Celtics vets dealing with 2nd lockout of careers
WALTHAM, Mass.—If experience counts, the Boston Celtics should have an edge coming out of the lockout. Four of their players have been through two of them.
Kevin Garnett already had played three seasons when his first NBA lockout began on July 1, 1998. Ray Allen and Jermaine O'Neal were two-year veterans. And Paul Pierce was looking forward to his first season after being taken with the 10th pick in the draft.
That lockout lasted 204 days, ended on Jan. 20, 1999 and shortened the regular season to 50 games. This year's lockout was shorter, allowing the league to put together a 66-game schedule. But with fewer off days than usual, it will take a toll on players' bodies.
So Allen, 36, made sure he reported for the opening of camp last Friday in excellent shape.
"There were some guys back in '99 that when you saw them it was like, holy cow, like this guy was on vacation for the last three months and didn't do a thing, didn't pick up a basketball or a weight," he said Tuesday.
He wasn't worried that the Celtics would have that problem this year.
"We've got too many strong-minded individuals in this locker room," he said. "For most of us working out is a way of life."
But there's a difference between jogging on a treadmill and running up and down the court.
When coach Doc Rivers held a scrimmage on Monday, he knew his players were in no condition to keep hustling for an extended period.
"Honestly, I think we're in terrible shape," he said. "Everybody looked good. Their body fat tests looked great and all that stuff, but basketball-wise, when we're doing all the drills, they looked great. But when we put them five-on-five and threw the ball in the air, they needed 20-second breaks after about a minute.
"So. we've got a lot of work to do."
That wasn't a total surprise. Rivers had seen that during the earlier lockout when, he said, he was running informal practices for many San Antonio Spurs players before taking over as coach of the Orlando Magic the following season.

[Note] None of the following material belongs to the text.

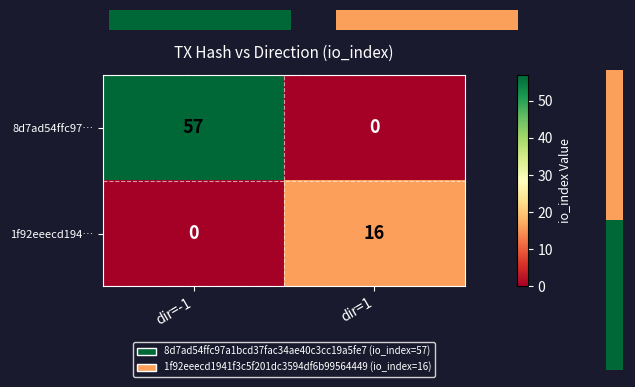

Reading left to right, transcribe all the data shown in this chart.

8d7ad54ffc97…: dir=-1=57	dir=1=0
1f92eeecd194…: dir=-1=0	dir=1=16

"We went five days a week," he said, but "they still were exhausted when camp started. That's why I didn't panic (Monday) as much as I would have, watching guys bend down after a minute into a scrimmage."
Garnett, 35, was just 22 when the previous lockout began. He already had been to two All-Star games in three seasons.
Then he was slammed by the reality that basketball is more than just a game.
"Experience is everything," he said. "The second time I was a lot more prepared, not just mentally, but I was prepared from a business standpoint to understand the business of basketball and how it went, understanding the negotiating, understanding timing, understanding tactics, understanding the tricks ... that come with all of it. And the patience.
"This year will test everybody's endurance."
The Celtics open their season on Christmas Day at the New York Knicks. That doesn't leave much time for the team to jell, especially with an almost entirely new group coming off the bench.
So Pierce, 34, feels a bit rushed.
"This is something that could have been avoided, especially (when) you see all the different trades falling through and the disorganization of rosters at this point," he said. "There probably should have been a period where you had a free agent signing period then training camp."
But that might have shortened the season even further. And it might not have started until after Christmas.
"I feel very rushed," Allen said. "I can't say that I've been particularly happy with the way things have transpired over the last two or three weeks but I think everybody's in the situation where we just have to do the best with what we have."
The Celtics and the other teams are hurrying to assemble rosters, run practices and develop chemistry among their players.
All that normally takes a lot of time, time teams don't have.
"We're in a rush league right now," Garnett said. "Chemistry is something that you don't just throw in the frying pan and mix it up with another something and throw something on top of that and fry it up, put it in a tortilla, put it in a microwave, heat it up and give it to you and expect it to taste great.
"For those who can cook," Garnett said, a smile breaking his serious look as he paused and looked around at reporters, "you'll know what I'm talking about."